Australia Formally Protests over Fiji Gay Arrests
April 15, 2005
By Ben Townley
Australia has formally voiced its concern on the recent
arrest of a gay tourist in the Pacific island of Fiji.
The country’s government issued a note to Fiji about
the arrest of Thomas McCosker, who was sentenced to two years in jail for
having sex with local man Dhirendra Nadan.
The Australian High Commission says it is worried that
McCosker was not given access to consular advice, that Australian
representatives were not warned of the case and that no legal representation
was available during the trial.
Nadan and McCosker were released on bail last week, after
civil rights groups claimed the pair’s arrest violated Fiji’s
constitution, which outlaws discrimination based on sexual orientation.
They said the original magistrate who sentenced them was
prejudiced because of homophobia; he had told the pair that their ‘crimes’
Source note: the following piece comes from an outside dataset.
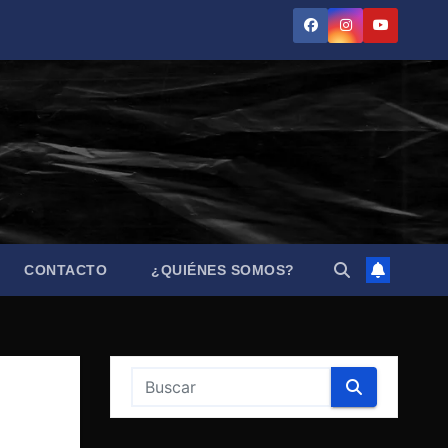
CONTACTO
¿QUIÉNES SOMOS?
would “make any decent person vomit”.
However, speaking yesterday, the country’s Director of
Public Prosecution ruled that the ruling was correct and that while
constitutional protection was available to lesbian and gay people, because
homosexuality is still considered illegal the pair may not be protected.
Because McCosker was not given legal advice during the
first trial, Australian officials are hoping the jail-term will be dropped.
The intervention comes as civil rights groups and gay
activists continue to put pressure on the Fijian government to release Nadan
In response to the case earlier this week, the Foreign
and Commonwealth Office (FCO) updated its advice on Fiji, warning lesbian and
gay tourists of “complex” attitudes towards sexuality in the country.